### Problem requirements
Repeat every record below exactly as written.

Start of Data for processing

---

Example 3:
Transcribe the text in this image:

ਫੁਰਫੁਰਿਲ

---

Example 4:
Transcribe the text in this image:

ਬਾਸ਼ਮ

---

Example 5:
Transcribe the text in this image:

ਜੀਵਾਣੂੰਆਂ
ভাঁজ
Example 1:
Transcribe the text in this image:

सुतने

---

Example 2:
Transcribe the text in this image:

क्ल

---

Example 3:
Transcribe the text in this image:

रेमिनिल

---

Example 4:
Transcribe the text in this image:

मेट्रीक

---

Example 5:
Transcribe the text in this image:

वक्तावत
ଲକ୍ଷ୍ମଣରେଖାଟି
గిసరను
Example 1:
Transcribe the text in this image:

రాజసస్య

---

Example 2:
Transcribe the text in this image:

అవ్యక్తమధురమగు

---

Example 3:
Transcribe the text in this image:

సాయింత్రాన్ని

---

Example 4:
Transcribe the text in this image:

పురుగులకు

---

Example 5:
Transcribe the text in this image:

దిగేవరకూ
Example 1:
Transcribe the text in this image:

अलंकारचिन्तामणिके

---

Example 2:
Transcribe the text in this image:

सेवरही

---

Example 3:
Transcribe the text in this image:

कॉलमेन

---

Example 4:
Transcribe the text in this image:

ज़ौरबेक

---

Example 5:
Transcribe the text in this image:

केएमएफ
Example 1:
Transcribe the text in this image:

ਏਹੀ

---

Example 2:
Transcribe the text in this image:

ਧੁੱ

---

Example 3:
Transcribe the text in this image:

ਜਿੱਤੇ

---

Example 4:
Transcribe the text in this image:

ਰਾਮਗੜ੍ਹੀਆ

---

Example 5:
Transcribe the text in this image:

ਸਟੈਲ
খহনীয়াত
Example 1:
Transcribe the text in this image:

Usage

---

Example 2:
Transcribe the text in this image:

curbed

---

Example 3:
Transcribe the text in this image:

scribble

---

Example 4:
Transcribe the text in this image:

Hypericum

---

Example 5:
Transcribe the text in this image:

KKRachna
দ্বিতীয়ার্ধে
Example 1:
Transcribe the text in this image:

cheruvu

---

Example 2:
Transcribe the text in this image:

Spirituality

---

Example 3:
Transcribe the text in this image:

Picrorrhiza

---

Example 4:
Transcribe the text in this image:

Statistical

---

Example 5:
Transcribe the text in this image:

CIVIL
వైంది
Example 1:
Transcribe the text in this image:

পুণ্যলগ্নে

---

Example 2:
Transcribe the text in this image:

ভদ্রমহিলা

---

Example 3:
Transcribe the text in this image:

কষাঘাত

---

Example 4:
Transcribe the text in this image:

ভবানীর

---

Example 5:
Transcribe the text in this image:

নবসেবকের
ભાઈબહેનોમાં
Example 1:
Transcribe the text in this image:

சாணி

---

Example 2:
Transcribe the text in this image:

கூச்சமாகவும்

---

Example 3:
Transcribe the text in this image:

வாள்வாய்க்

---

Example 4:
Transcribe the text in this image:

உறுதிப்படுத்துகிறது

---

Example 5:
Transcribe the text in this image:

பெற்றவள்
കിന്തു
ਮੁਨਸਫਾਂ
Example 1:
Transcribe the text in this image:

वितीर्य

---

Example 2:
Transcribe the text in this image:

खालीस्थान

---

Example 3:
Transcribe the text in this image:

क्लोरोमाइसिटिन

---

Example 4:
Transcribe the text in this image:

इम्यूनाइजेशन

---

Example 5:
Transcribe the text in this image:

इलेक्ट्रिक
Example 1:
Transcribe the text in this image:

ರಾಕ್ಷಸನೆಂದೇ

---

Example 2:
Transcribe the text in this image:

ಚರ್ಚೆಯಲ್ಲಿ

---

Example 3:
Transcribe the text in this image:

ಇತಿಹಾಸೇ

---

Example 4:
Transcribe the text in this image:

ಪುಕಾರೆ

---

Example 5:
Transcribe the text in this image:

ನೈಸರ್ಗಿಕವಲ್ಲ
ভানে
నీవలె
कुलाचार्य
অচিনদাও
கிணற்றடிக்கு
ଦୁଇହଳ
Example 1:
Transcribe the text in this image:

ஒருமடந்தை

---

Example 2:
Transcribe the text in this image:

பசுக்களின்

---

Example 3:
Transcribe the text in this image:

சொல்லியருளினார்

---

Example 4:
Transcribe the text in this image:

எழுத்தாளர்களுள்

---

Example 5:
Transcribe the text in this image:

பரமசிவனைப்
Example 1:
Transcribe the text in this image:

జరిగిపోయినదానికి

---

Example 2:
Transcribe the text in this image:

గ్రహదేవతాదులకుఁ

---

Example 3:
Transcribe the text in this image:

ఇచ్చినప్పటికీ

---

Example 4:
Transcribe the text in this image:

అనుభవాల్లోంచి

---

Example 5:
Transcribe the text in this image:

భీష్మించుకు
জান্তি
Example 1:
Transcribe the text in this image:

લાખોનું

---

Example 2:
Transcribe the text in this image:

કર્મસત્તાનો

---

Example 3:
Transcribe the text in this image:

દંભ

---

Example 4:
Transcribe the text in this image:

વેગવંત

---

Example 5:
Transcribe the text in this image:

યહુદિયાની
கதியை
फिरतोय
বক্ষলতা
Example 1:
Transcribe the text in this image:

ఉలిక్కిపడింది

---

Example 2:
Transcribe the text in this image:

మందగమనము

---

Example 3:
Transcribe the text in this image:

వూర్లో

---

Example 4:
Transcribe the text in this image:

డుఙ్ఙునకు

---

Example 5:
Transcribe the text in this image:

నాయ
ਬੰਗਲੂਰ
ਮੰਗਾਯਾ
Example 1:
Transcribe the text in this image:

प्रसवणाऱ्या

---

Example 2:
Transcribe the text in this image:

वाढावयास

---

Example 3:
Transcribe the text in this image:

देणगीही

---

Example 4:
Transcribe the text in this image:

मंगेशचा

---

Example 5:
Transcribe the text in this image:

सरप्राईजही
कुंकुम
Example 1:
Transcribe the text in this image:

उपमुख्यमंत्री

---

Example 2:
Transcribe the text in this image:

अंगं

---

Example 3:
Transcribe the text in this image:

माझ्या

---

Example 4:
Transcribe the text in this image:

End of Data for processing

### Solution for this problem
---

Example 3:
Transcribe the text in this image:

ਫੁਰਫੁਰਿਲ

---

Example 4:
Transcribe the text in this image:

ਬਾਸ਼ਮ

---

Example 5:
Transcribe the text in this image:

ਜੀਵਾਣੂੰਆਂ
ভাঁজ
Example 1:
Transcribe the text in this image:

सुतने

---

Example 2:
Transcribe the text in this image:

क्ल

---

Example 3:
Transcribe the text in this image:

रेमिनिल

---

Example 4:
Transcribe the text in this image:

मेट्रीक

---

Example 5:
Transcribe the text in this image:

वक्तावत
ଲକ୍ଷ୍ମଣରେଖାଟି
గిసరను
Example 1:
Transcribe the text in this image:

రాజసస్య

---

Example 2:
Transcribe the text in this image:

అవ్యక్తమధురమగు

---

Example 3:
Transcribe the text in this image:

సాయింత్రాన్ని

---

Example 4:
Transcribe the text in this image:

పురుగులకు

---

Example 5:
Transcribe the text in this image:

దిగేవరకూ
Example 1:
Transcribe the text in this image:

अलंकारचिन्तामणिके

---

Example 2:
Transcribe the text in this image:

सेवरही

---

Example 3:
Transcribe the text in this image:

कॉलमेन

---

Example 4:
Transcribe the text in this image:

ज़ौरबेक

---

Example 5:
Transcribe the text in this image:

केएमएफ
Example 1:
Transcribe the text in this image:

ਏਹੀ

---

Example 2:
Transcribe the text in this image:

ਧੁੱ

---

Example 3:
Transcribe the text in this image:

ਜਿੱਤੇ

---

Example 4:
Transcribe the text in this image:

ਰਾਮਗੜ੍ਹੀਆ

---

Example 5:
Transcribe the text in this image:

ਸਟੈਲ
খহনীয়াত
Example 1:
Transcribe the text in this image:

Usage

---

Example 2:
Transcribe the text in this image:

curbed

---

Example 3:
Transcribe the text in this image:

scribble

---

Example 4:
Transcribe the text in this image:

Hypericum

---

Example 5:
Transcribe the text in this image:

KKRachna
দ্বিতীয়ার্ধে
Example 1:
Transcribe the text in this image:

cheruvu

---

Example 2:
Transcribe the text in this image:

Spirituality

---

Example 3:
Transcribe the text in this image:

Picrorrhiza

---

Example 4:
Transcribe the text in this image:

Statistical

---

Example 5:
Transcribe the text in this image:

CIVIL
వైంది
Example 1:
Transcribe the text in this image:

পুণ্যলগ্নে

---

Example 2:
Transcribe the text in this image:

ভদ্রমহিলা

---

Example 3:
Transcribe the text in this image:

কষাঘাত

---

Example 4:
Transcribe the text in this image:

ভবানীর

---

Example 5:
Transcribe the text in this image:

নবসেবকের
ભાઈબહેનોમાં
Example 1:
Transcribe the text in this image:

சாணி

---

Example 2:
Transcribe the text in this image:

கூச்சமாகவும்

---

Example 3:
Transcribe the text in this image:

வாள்வாய்க்

---

Example 4:
Transcribe the text in this image:

உறுதிப்படுத்துகிறது

---

Example 5:
Transcribe the text in this image:

பெற்றவள்
കിന്തു
ਮੁਨਸਫਾਂ
Example 1:
Transcribe the text in this image:

वितीर्य

---

Example 2:
Transcribe the text in this image:

खालीस्थान

---

Example 3:
Transcribe the text in this image:

क्लोरोमाइसिटिन

---

Example 4:
Transcribe the text in this image:

इम्यूनाइजेशन

---

Example 5:
Transcribe the text in this image:

इलेक्ट्रिक
Example 1:
Transcribe the text in this image:

ರಾಕ್ಷಸನೆಂದೇ

---

Example 2:
Transcribe the text in this image:

ಚರ್ಚೆಯಲ್ಲಿ

---

Example 3:
Transcribe the text in this image:

ಇತಿಹಾಸೇ

---

Example 4:
Transcribe the text in this image:

ಪುಕಾರೆ

---

Example 5:
Transcribe the text in this image:

ನೈಸರ್ಗಿಕವಲ್ಲ
ভানে
నీవలె
कुलाचार्य
অচিনদাও
கிணற்றடிக்கு
ଦୁଇହଳ
Example 1:
Transcribe the text in this image:

ஒருமடந்தை

---

Example 2:
Transcribe the text in this image:

பசுக்களின்

---

Example 3:
Transcribe the text in this image:

சொல்லியருளினார்

---

Example 4:
Transcribe the text in this image:

எழுத்தாளர்களுள்

---

Example 5:
Transcribe the text in this image:

பரமசிவனைப்
Example 1:
Transcribe the text in this image:

జరిగిపోయినదానికి

---

Example 2:
Transcribe the text in this image:

గ్రహదేవతాదులకుఁ

---

Example 3:
Transcribe the text in this image:

ఇచ్చినప్పటికీ

---

Example 4:
Transcribe the text in this image:

అనుభవాల్లోంచి

---

Example 5:
Transcribe the text in this image:

భీష్మించుకు
জান্তি
Example 1:
Transcribe the text in this image:

લાખોનું

---

Example 2:
Transcribe the text in this image:

કર્મસત્તાનો

---

Example 3:
Transcribe the text in this image:

દંભ

---

Example 4:
Transcribe the text in this image:

વેગવંત

---

Example 5:
Transcribe the text in this image:

યહુદિયાની
கதியை
फिरतोय
বক্ষলতা
Example 1:
Transcribe the text in this image:

ఉలిక్కిపడింది

---

Example 2:
Transcribe the text in this image:

మందగమనము

---

Example 3:
Transcribe the text in this image:

వూర్లో

---

Example 4:
Transcribe the text in this image:

డుఙ్ఙునకు

---

Example 5:
Transcribe the text in this image:

నాయ
ਬੰਗਲੂਰ
ਮੰਗਾਯਾ
Example 1:
Transcribe the text in this image:

प्रसवणाऱ्या

---

Example 2:
Transcribe the text in this image:

वाढावयास

---

Example 3:
Transcribe the text in this image:

देणगीही

---

Example 4:
Transcribe the text in this image:

मंगेशचा

---

Example 5:
Transcribe the text in this image:

सरप्राईजही
कुंकुम
Example 1:
Transcribe the text in this image:

उपमुख्यमंत्री

---

Example 2:
Transcribe the text in this image:

अंगं

---

Example 3:
Transcribe the text in this image:

माझ्या

---

Example 4:
Transcribe the text in this image:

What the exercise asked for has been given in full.